*Task directions:* Take each line of the listing that has the string "Instruction" and report it.
........
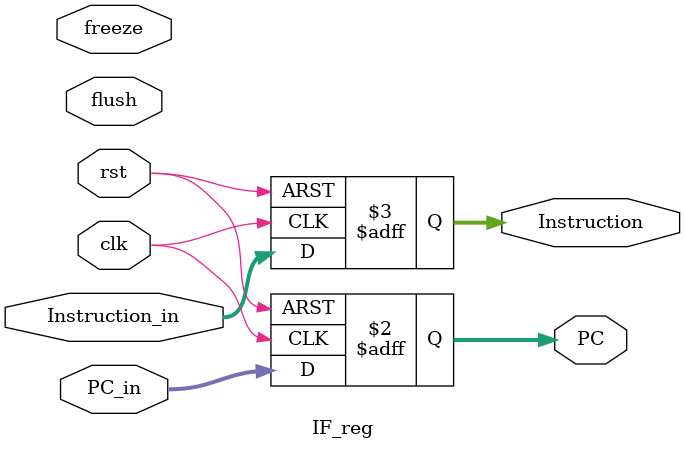
<source format=v>
module IF_reg(input clk,rst,freeze,flush, input[31:0] PC_in,Instruction_in ,output reg [31:0] PC,Instruction );
	always @(posedge clk,posedge rst)begin
		if(rst)begin
		PC<= 32'b0;
		Instruction<=32'b0;
		end
		else begin
		PC<=PC_in;
		Instruction<=Instruction_in;
		end
	end
endmodule

</source>
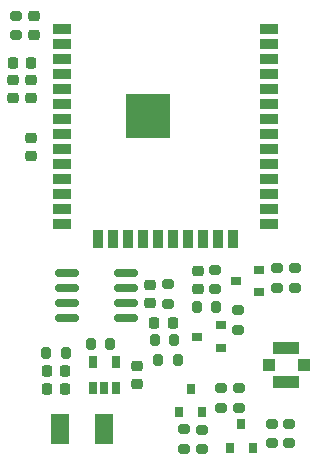
<source format=gbr>
%TF.GenerationSoftware,KiCad,Pcbnew,8.0.1*%
%TF.CreationDate,2024-04-03T20:26:05-05:00*%
%TF.ProjectId,meshtastic-diy,6d657368-7461-4737-9469-632d6469792e,2.1*%
%TF.SameCoordinates,Original*%
%TF.FileFunction,Paste,Top*%
%TF.FilePolarity,Positive*%
%FSLAX46Y46*%
G04 Gerber Fmt 4.6, Leading zero omitted, Abs format (unit mm)*
G04 Created by KiCad (PCBNEW 8.0.1) date 2024-04-03 20:26:05*
%MOMM*%
%LPD*%
G01*
G04 APERTURE LIST*
G04 Aperture macros list*
%AMRoundRect*
0 Rectangle with rounded corners*
0 $1 Rounding radius*
0 $2 $3 $4 $5 $6 $7 $8 $9 X,Y pos of 4 corners*
0 Add a 4 corners polygon primitive as box body*
4,1,4,$2,$3,$4,$5,$6,$7,$8,$9,$2,$3,0*
0 Add four circle primitives for the rounded corners*
1,1,$1+$1,$2,$3*
1,1,$1+$1,$4,$5*
1,1,$1+$1,$6,$7*
1,1,$1+$1,$8,$9*
0 Add four rect primitives between the rounded corners*
20,1,$1+$1,$2,$3,$4,$5,0*
20,1,$1+$1,$4,$5,$6,$7,0*
20,1,$1+$1,$6,$7,$8,$9,0*
20,1,$1+$1,$8,$9,$2,$3,0*%
G04 Aperture macros list end*
%ADD10R,0.900000X0.800000*%
%ADD11RoundRect,0.200000X-0.275000X0.200000X-0.275000X-0.200000X0.275000X-0.200000X0.275000X0.200000X0*%
%ADD12RoundRect,0.150000X-0.825000X-0.150000X0.825000X-0.150000X0.825000X0.150000X-0.825000X0.150000X0*%
%ADD13RoundRect,0.225000X-0.250000X0.225000X-0.250000X-0.225000X0.250000X-0.225000X0.250000X0.225000X0*%
%ADD14R,1.500000X2.500000*%
%ADD15RoundRect,0.225000X0.250000X-0.225000X0.250000X0.225000X-0.250000X0.225000X-0.250000X-0.225000X0*%
%ADD16RoundRect,0.200000X0.275000X-0.200000X0.275000X0.200000X-0.275000X0.200000X-0.275000X-0.200000X0*%
%ADD17RoundRect,0.218750X-0.218750X-0.256250X0.218750X-0.256250X0.218750X0.256250X-0.218750X0.256250X0*%
%ADD18RoundRect,0.200000X-0.200000X-0.275000X0.200000X-0.275000X0.200000X0.275000X-0.200000X0.275000X0*%
%ADD19RoundRect,0.200000X0.200000X0.275000X-0.200000X0.275000X-0.200000X-0.275000X0.200000X-0.275000X0*%
%ADD20RoundRect,0.225000X-0.225000X-0.250000X0.225000X-0.250000X0.225000X0.250000X-0.225000X0.250000X0*%
%ADD21RoundRect,0.225000X0.225000X0.250000X-0.225000X0.250000X-0.225000X-0.250000X0.225000X-0.250000X0*%
%ADD22R,1.000000X1.000000*%
%ADD23R,2.200000X1.050000*%
%ADD24R,0.800000X0.900000*%
%ADD25R,0.650000X1.060000*%
%ADD26R,3.700000X3.700000*%
%ADD27R,1.500000X0.900000*%
%ADD28R,0.900000X1.500000*%
G04 APERTURE END LIST*
D10*
%TO.C,Q1*%
X162500000Y-107500000D03*
X164500000Y-106550000D03*
X164500000Y-108450000D03*
%TD*%
D11*
%TO.C,R1*%
X166000000Y-108050000D03*
X166000000Y-106400000D03*
%TD*%
D12*
%TO.C,U2*%
X153224000Y-106807000D03*
X153224000Y-108077000D03*
X153224000Y-109347000D03*
X153224000Y-110617000D03*
X148274000Y-110617000D03*
X148274000Y-109347000D03*
X148274000Y-108077000D03*
X148274000Y-106807000D03*
%TD*%
D13*
%TO.C,C4*%
X155300000Y-109375000D03*
X155300000Y-107825000D03*
%TD*%
D14*
%TO.C,L2*%
X147650000Y-120050000D03*
X151350000Y-120050000D03*
%TD*%
D15*
%TO.C,C5*%
X145200000Y-90475000D03*
X145200000Y-92025000D03*
%TD*%
D10*
%TO.C,Q2*%
X159250000Y-112200000D03*
X161250000Y-111250000D03*
X161250000Y-113150000D03*
%TD*%
D16*
%TO.C,R3*%
X162700000Y-109975000D03*
X162700000Y-111625000D03*
%TD*%
D11*
%TO.C,R6*%
X156800000Y-109425000D03*
X156800000Y-107775000D03*
%TD*%
%TO.C,R2*%
X167500000Y-108050000D03*
X167500000Y-106400000D03*
%TD*%
D17*
%TO.C,D1*%
X157187500Y-111000000D03*
X155612500Y-111000000D03*
%TD*%
D18*
%TO.C,R14*%
X151900000Y-112800000D03*
X150250000Y-112800000D03*
%TD*%
D19*
%TO.C,R8*%
X155650000Y-112500000D03*
X157300000Y-112500000D03*
%TD*%
D13*
%TO.C,C10*%
X154175000Y-116225000D03*
X154175000Y-114675000D03*
%TD*%
%TO.C,C6*%
X145200000Y-96900000D03*
X145200000Y-95350000D03*
%TD*%
D11*
%TO.C,R9*%
X143900000Y-86675000D03*
X143900000Y-85025000D03*
%TD*%
D20*
%TO.C,C12*%
X148075000Y-116600000D03*
X146525000Y-116600000D03*
%TD*%
D13*
%TO.C,C1*%
X159300000Y-108150000D03*
X159300000Y-106600000D03*
%TD*%
D18*
%TO.C,R4*%
X157625000Y-114200000D03*
X155975000Y-114200000D03*
%TD*%
D15*
%TO.C,C13*%
X143700000Y-90475000D03*
X143700000Y-92025000D03*
%TD*%
%TO.C,C2*%
X145400000Y-85075000D03*
X145400000Y-86625000D03*
%TD*%
D21*
%TO.C,C3*%
X143650000Y-89000000D03*
X145200000Y-89000000D03*
%TD*%
D22*
%TO.C,J4*%
X165300000Y-114600000D03*
D23*
X166800000Y-113125000D03*
X166800000Y-116075000D03*
D22*
X168300000Y-114600000D03*
%TD*%
D24*
%TO.C,Q4*%
X163000000Y-119600000D03*
X163950000Y-121600000D03*
X162050000Y-121600000D03*
%TD*%
D11*
%TO.C,R16*%
X161300000Y-118225000D03*
X161300000Y-116575000D03*
%TD*%
D20*
%TO.C,C11*%
X148075000Y-115100000D03*
X146525000Y-115100000D03*
%TD*%
D18*
%TO.C,R7*%
X160875000Y-109700000D03*
X159225000Y-109700000D03*
%TD*%
D11*
%TO.C,R5*%
X160800000Y-108200000D03*
X160800000Y-106550000D03*
%TD*%
D18*
%TO.C,R13*%
X148125000Y-113600000D03*
X146475000Y-113600000D03*
%TD*%
D25*
%TO.C,U5*%
X150450000Y-114350000D03*
X152350000Y-114350000D03*
X152350000Y-116550000D03*
X151400000Y-116550000D03*
X150450000Y-116550000D03*
%TD*%
D11*
%TO.C,R10*%
X159700000Y-121725000D03*
X159700000Y-120075000D03*
%TD*%
%TO.C,R11*%
X158100000Y-121700000D03*
X158100000Y-120050000D03*
%TD*%
D24*
%TO.C,Q5*%
X158700000Y-116600000D03*
X159650000Y-118600000D03*
X157750000Y-118600000D03*
%TD*%
D11*
%TO.C,R15*%
X162800000Y-118225000D03*
X162800000Y-116575000D03*
%TD*%
%TO.C,R12*%
X165550000Y-121225000D03*
X165550000Y-119575000D03*
%TD*%
D16*
%TO.C,R17*%
X167050000Y-119575000D03*
X167050000Y-121225000D03*
%TD*%
D26*
%TO.C,U1*%
X155100000Y-93530000D03*
D27*
X165350000Y-86190000D03*
X165350000Y-87460000D03*
X165350000Y-88730000D03*
X165350000Y-90000000D03*
X165350000Y-91270000D03*
X165350000Y-92540000D03*
X165350000Y-93810000D03*
X165350000Y-95080000D03*
X165350000Y-96350000D03*
X165350000Y-97620000D03*
X165350000Y-98890000D03*
X165350000Y-100160000D03*
X165350000Y-101430000D03*
X165350000Y-102700000D03*
D28*
X162315000Y-103950000D03*
X161045000Y-103950000D03*
X159775000Y-103950000D03*
X158505000Y-103950000D03*
X157235000Y-103950000D03*
X155965000Y-103950000D03*
X154695000Y-103950000D03*
X153425000Y-103950000D03*
X152155000Y-103950000D03*
X150885000Y-103950000D03*
D27*
X147850000Y-102700000D03*
X147850000Y-101430000D03*
X147850000Y-100160000D03*
X147850000Y-98890000D03*
X147850000Y-97620000D03*
X147850000Y-96350000D03*
X147850000Y-95080000D03*
X147850000Y-93810000D03*
X147850000Y-92540000D03*
X147850000Y-91270000D03*
X147850000Y-90000000D03*
X147850000Y-88730000D03*
X147850000Y-87460000D03*
X147850000Y-86190000D03*
%TD*%
M02*

</source>
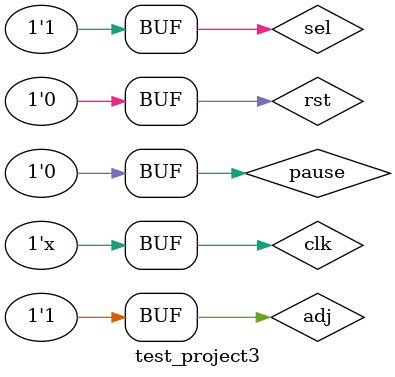
<source format=v>
`timescale 1ns / 1ps


module test_project3;

	// Inputs
	reg clk;
	reg sel;
	reg adj;
	reg pause;
	reg rst;

	// Outputs
	wire [3:0] sec_1;
	wire [3:0] sec_2;
	wire [3:0] min_1;
	wire [3:0] min_2;

	// Instantiate the Unit Under Test (UUT)
	project3 uut (
		.clk(clk), 
		.sel(sel), 
		.adj(adj), 
		.pause(pause), 
		.rst(rst), 
		.sec_1(sec_1), 
		.sec_2(sec_2), 
		.min_1(min_1), 
		.min_2(min_2)
	);

	initial begin
		// Initialize Inputs
		clk = 0;
		sel = 1;
		adj = 1;
		pause = 0;
		rst = 0;

		// Wait 100 ns for global reset to finish
		#100;
        
		// Add stimulus here
		//adj = 1;
	end
      always #1 clk = !clk;
endmodule


</source>
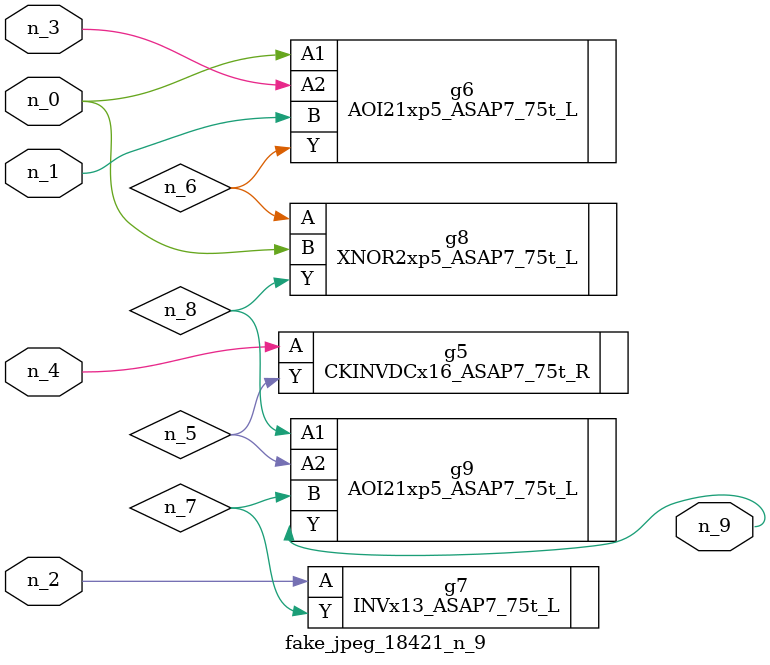
<source format=v>
module fake_jpeg_18421_n_9 (n_3, n_2, n_1, n_0, n_4, n_9);

input n_3;
input n_2;
input n_1;
input n_0;
input n_4;

output n_9;

wire n_8;
wire n_6;
wire n_5;
wire n_7;

CKINVDCx16_ASAP7_75t_R g5 ( 
.A(n_4),
.Y(n_5)
);

AOI21xp5_ASAP7_75t_L g6 ( 
.A1(n_0),
.A2(n_3),
.B(n_1),
.Y(n_6)
);

INVx13_ASAP7_75t_L g7 ( 
.A(n_2),
.Y(n_7)
);

XNOR2xp5_ASAP7_75t_L g8 ( 
.A(n_6),
.B(n_0),
.Y(n_8)
);

AOI21xp5_ASAP7_75t_L g9 ( 
.A1(n_8),
.A2(n_5),
.B(n_7),
.Y(n_9)
);


endmodule
</source>
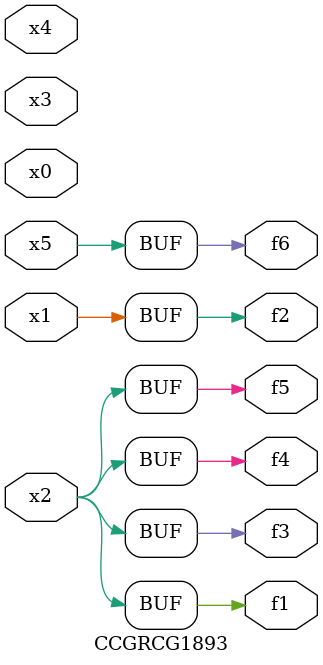
<source format=v>
module CCGRCG1893(
	input x0, x1, x2, x3, x4, x5,
	output f1, f2, f3, f4, f5, f6
);
	assign f1 = x2;
	assign f2 = x1;
	assign f3 = x2;
	assign f4 = x2;
	assign f5 = x2;
	assign f6 = x5;
endmodule

</source>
........
*Task output:*
module IF_reg(input clk,rst,freeze,flush, input[31:0] PC_in,Instruction_in ,output reg [31:0] PC,Instruction );
		Instruction<=32'b0;
		Instruction<=Instruction_in;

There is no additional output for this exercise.